In this case, would it make sense for us to set 1.0Ghz all CPU? This would mean all instance have the same share.

Yes, I think so. Actually I think we should have a global setting to indicate whether the cpu speed must be same and the value of the cpu speed. In many use cases, the cpu speed is totally useless.

That way, the 'CPU' field will display the same value as the number of core allocated and remaining.

We just have to make sure that 'CPU Cap' in the Compute Offering is disabled? That way, the number of remaining CPU is the same as the # of Cores left, and there will be no change to the guest VM performances?

btzq commented 1 month ago

Hey @weizhouapache , ive checked and it seems the GHZ metric comes from the individual host.

Currently, our hosts are all set to 2.00Ghz.

How do we change it to 1.00Ghz? Do we have to manually change in the DB? or is there a way to do it via API/UI or such?

Screenshot 2024-09-30 at 11 12 32 AM

weizhouapache commented 1 month ago

Hey @weizhouapache , ive checked and it seems the GHZ metric comes from the individual host.

Currently, our hosts are all set to 2.00Ghz.

How do we change it to 1.00Ghz? Do we have to manually change in the DB? or is there a way to do it via API/UI or such?

@btzq the cpu/ram values are reported to mgmt server and updated in DB, each time when cloudstack-agent is restarted on kvm hosts.
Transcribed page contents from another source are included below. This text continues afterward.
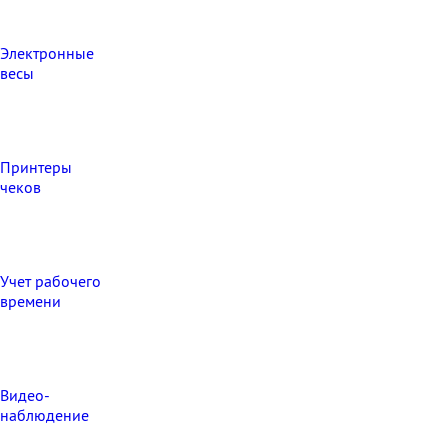
Электронные
весы
Принтеры
чеков
Учет рабочего
времени
Видео‑
наблюдение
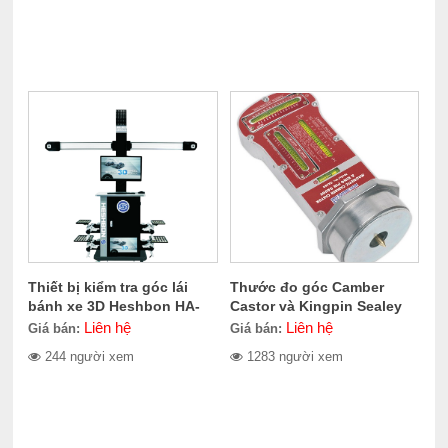
Thiết bị kiểm tra góc lái
Thước đo góc Camber
bánh xe 3D Heshbon HA-
Castor và Kingpin Sealey
8000A
GA450
Liên hệ
Liên hệ
Giá bán:
Giá bán:
244 người xem
1283 người xem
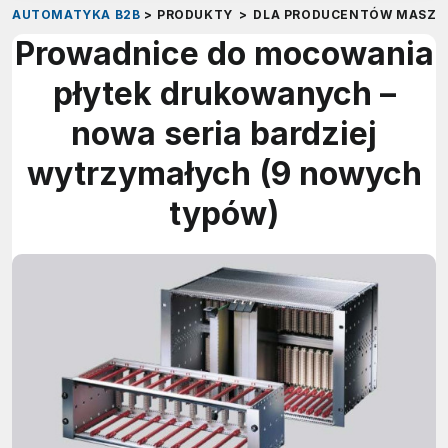
AUTOMATYKA B2B
>
PRODUKTY
>
DLA PRODUCENTÓW MASZY
Prowadnice do mocowania
płytek drukowanych –
nowa seria bardziej
wytrzymałych (9 nowych
typów)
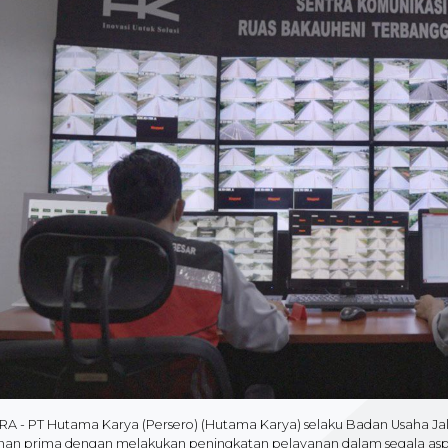
A - PT Hutama Karya (Persero) (Hutama Karya) selaku Badan Usaha Ja
nan prima dengan melakukan peningkatan pelayanan dalam segala aspe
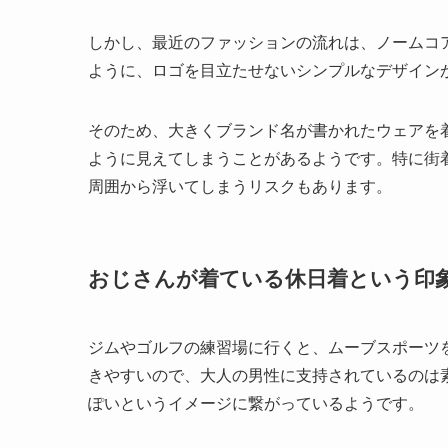
しかし、最近のファッションの流れは、ノームコ
ように、ロゴを目立たせないシンプルなデザイン
そのため、大きくブランド名が書かれたウェアを
ように見えてしまうことがあるようです。特に街
周囲から浮いてしまうリスクもあります。
おじさんが着ている休日着という印
ジムやゴルフの練習場に行くと、ムーブスポーツ
きやすいので、大人の男性に支持されているのは
ぽいというイメージに繋がっているようです。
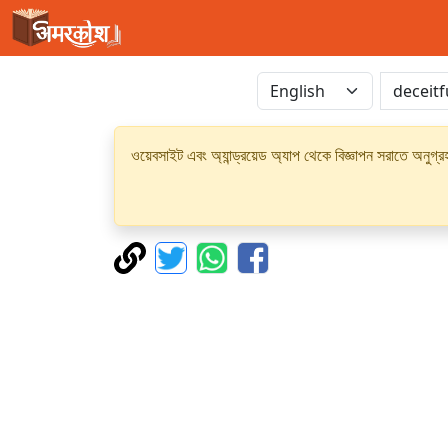
ওয়েবসাইট এবং অ্যান্ড্রয়েড অ্যাপ থেকে বিজ্ঞাপন সরাতে অনুগ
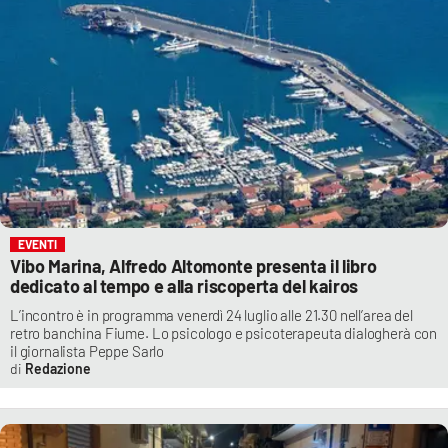
EVENTI
Vibo Marina, Alfredo Altomonte presenta il libro
dedicato al tempo e alla riscoperta del kairos
L’incontro è in programma venerdì 24 luglio alle 21.30 nell’area del
retro banchina Fiume. Lo psicologo e psicoterapeuta dialogherà con
il giornalista Peppe Sarlo
Redazione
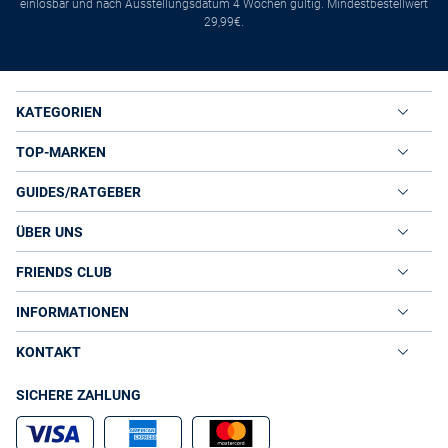
einlösbar und nach Ausstellungsdatum 4 Wochen gültig. Mindestbestellwert
29,99€.
KATEGORIEN
TOP-MARKEN
GUIDES/RATGEBER
ÜBER UNS
FRIENDS CLUB
INFORMATIONEN
KONTAKT
SICHERE ZAHLUNG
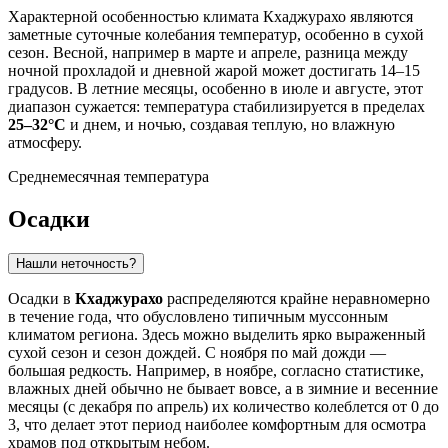
Характерной особенностью климата Кхаджурахо являются
заметные суточные колебания температур, особенно в сухой
сезон. Весной, например в марте и апреле, разница между
ночной прохладой и дневной жарой может достигать 14–15
градусов. В летние месяцы, особенно в июле и августе, этот
диапазон сужается: температура стабилизируется в пределах
25–32°C
и днем, и ночью, создавая теплую, но влажную
атмосферу.
Среднемесячная температура
Осадки
Нашли неточность?
Осадки в
Кхаджурахо
распределяются крайне неравномерно
в течение года, что обусловлено типичным муссонным
климатом региона. Здесь можно выделить ярко выраженный
сухой сезон и сезон дождей. С ноября по май дожди —
большая редкость. Например, в ноябре, согласно статистике,
влажных дней обычно не бывает вовсе, а в зимние и весенние
месяцы (с декабря по апрель) их количество колеблется от 0 до
3, что делает этот период наиболее комфортным для осмотра
храмов под открытым небом.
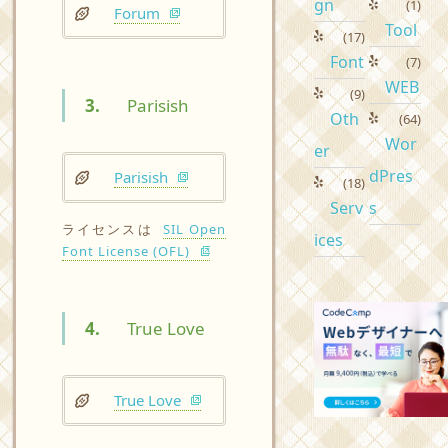
gn
(1)
Forum
Tool
(17)
Font
(7)
WEB
(9)
3.
Parisish
Oth
(64)
Wor
er
dPres
Parisish
(18)
Serv
s
ライセンスは
SIL Open
ices
Font License (OFL)
4.
True Love
True Love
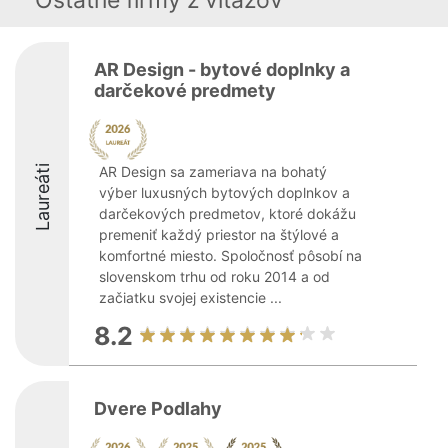
Ostatné firmy z viťazov
AR Design - bytové doplnky a
darčekové predmety
Laureáti
AR Design sa zameriava na bohatý
výber luxusných bytových doplnkov a
darčekových predmetov, ktoré dokážu
premeniť každý priestor na štýlové a
komfortné miesto. Spoločnosť pôsobí na
slovenskom trhu od roku 2014 a od
začiatku svojej existencie ...
8.2
Dvere Podlahy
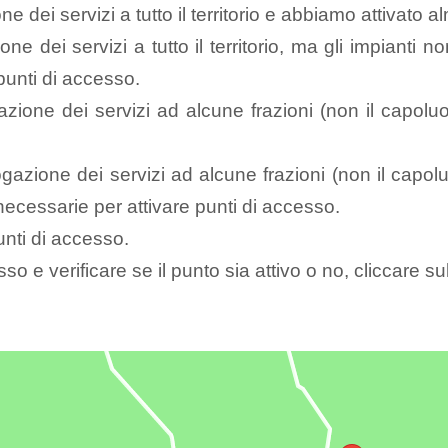
ne dei servizi a tutto il territorio e abbiamo attivato
ione dei servizi a tutto il territorio, ma gli impianti
punti di accesso.
gazione dei servizi ad alcune frazioni (non il capo
ogazione dei servizi ad alcune frazioni (non il capol
necessarie per attivare punti di accesso.
punti di accesso.
so e verificare se il punto sia attivo o no, cliccare su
You can update the db, but you have to run it every few minutes.

If all your hosts have the same cpu speed (in Mhz, no matter what the value is), I think the change is unnecessary.

btzq commented 1 month ago

@weizhouapache i see, we just checked as well and it seems the Mhz is reported by the KVM Hypervisor. The lowest we can set it to is 1.5Ghz, which doesnt meet our requirements... We just want to accurately know the total Available and Allocated Cores (after Hyperthread + Oversubscription Ratio).

We are going to try getting metrics via Prometheus to our Zabbix Server, then set triggers there. Hopefully we can get the info required from each cluster to create the triggers necessary...

But this will only be a temporary solution. I think Cloudstack should handle this natively so operator can always ensure N+1 for failovers/node failures.

btzq commented 4 weeks ago

Hi @weizhouapache ,

I have thought of another workaround but would like to check with you.

All of our Compute Offerings are currently set to 1000Mhz. Is it possible to change it to 2000Mhz?

If we could, the 'CPU Allocated' metric in each Cluster would have the right %. We just have to ignore the Mhz displayed in the Cluster.

This solution only works if: The Mhz of physical servers within the cluster AND the Mhz in the Comptue Offering to be run on the cluster is the same.